Iran is experiencing wide-scale blackouts and unhealthy levels of smog. The government says bitcoin mining operations, which use a great amount of electricity, are to blame. The government has already shut down at least one licensed mining operation and is now going after rogue mining operations. People running the bitcoin mines in Iran are say the government is simply blaming the miners for the problems and that the cause of the blackouts and smog lies elsewhere.
From The Washington Post:
"The miners have nothing to do with the blackouts," Ziya Sadr, a cryptocurrency researcher in Tehran, told The Washington Post. "Mining is a very small percentage of the overall electricity capacity in Iran."

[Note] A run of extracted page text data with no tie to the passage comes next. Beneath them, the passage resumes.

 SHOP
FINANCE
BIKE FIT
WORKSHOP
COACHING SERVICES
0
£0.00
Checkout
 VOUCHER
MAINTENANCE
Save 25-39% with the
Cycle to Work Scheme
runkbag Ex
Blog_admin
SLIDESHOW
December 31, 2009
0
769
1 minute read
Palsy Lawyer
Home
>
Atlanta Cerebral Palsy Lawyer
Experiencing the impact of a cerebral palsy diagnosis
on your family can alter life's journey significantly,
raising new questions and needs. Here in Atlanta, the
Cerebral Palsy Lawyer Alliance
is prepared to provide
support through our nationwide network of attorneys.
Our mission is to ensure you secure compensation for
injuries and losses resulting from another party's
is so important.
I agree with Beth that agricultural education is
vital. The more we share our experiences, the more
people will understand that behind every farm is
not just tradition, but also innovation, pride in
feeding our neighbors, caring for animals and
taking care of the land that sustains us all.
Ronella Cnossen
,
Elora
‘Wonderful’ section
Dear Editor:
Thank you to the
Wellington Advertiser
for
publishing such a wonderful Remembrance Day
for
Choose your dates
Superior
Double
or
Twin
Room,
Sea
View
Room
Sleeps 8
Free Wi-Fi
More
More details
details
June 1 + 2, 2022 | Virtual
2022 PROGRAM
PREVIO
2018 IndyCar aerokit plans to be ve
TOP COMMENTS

He added, "It is a known fact that the mismanagement and the very terrible situation of the electricity grid in Iran and the outdated equipment of power plants in Iran can't support the grid."
The government itself has pointed to cheap electricity rates, enabled by government subsidies, as another major cause of the blackouts. A member of the board of the Iranian Blockchain Association told IRNA that the electricity used by cybercurrency miners in Iran was estimated to be about equal to the electricity lost by the network during distribution.

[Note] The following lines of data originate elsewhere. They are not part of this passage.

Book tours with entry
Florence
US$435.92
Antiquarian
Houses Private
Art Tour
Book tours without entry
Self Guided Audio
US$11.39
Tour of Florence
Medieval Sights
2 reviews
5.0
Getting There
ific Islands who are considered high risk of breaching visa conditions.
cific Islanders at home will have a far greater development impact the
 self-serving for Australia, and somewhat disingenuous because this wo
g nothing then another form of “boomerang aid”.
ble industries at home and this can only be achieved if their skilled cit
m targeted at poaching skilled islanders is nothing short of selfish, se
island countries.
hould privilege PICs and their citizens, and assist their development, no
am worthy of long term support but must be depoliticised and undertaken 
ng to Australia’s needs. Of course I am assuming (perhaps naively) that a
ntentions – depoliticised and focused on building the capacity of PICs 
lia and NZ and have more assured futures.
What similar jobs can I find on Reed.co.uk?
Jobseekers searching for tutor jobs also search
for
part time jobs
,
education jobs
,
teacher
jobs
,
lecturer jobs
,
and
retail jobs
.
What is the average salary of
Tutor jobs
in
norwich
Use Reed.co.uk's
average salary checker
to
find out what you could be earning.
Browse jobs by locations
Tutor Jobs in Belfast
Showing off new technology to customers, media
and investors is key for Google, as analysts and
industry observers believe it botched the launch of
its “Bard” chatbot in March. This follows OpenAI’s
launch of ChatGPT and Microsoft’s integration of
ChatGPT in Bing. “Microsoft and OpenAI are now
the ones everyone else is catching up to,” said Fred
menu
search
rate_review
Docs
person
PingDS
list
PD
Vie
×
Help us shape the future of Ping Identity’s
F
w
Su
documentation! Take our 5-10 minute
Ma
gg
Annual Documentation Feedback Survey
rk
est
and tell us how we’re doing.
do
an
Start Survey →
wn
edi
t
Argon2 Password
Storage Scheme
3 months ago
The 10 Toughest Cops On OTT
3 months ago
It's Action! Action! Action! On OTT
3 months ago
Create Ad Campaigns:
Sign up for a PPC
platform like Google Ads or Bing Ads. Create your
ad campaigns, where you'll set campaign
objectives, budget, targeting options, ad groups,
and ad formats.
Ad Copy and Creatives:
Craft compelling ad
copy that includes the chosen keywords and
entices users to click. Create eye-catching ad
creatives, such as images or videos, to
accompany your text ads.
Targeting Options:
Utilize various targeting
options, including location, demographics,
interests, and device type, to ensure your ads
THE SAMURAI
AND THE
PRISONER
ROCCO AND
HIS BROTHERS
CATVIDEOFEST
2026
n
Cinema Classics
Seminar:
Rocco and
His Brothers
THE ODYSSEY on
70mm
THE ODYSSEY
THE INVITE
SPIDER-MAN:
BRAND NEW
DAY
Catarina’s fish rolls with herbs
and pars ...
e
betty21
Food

One quibble with The Washington Post piece. It states, "Decentralized cryptocurrencies rely on high-powered computers to verify that transactions are legitimate by solving complicated mathematical problems." That's incorrect on two counts. First, transactions are not verified by solving complicated mathematical problems. Miners compete for rewards by trying to be the first to guess a random number. There's nothing complicated about guessing it. And second, cryptocurrencies do not "rely on high-powered computers to verify that transactions are legitimate." The reason miners use high powered computers is that the miners are competing with each other to make as many guesses as possible, and the more power their computers, the faster they can make guesses. But if 99.9% of all the computing power devoted to mining was shut down, the remaining miners would still be able to verify the transactions at the same rate they are verified now, because the bitcoin network automatically adjusts the difficulty of guessing the random number to match the computing power devoted to guessing it.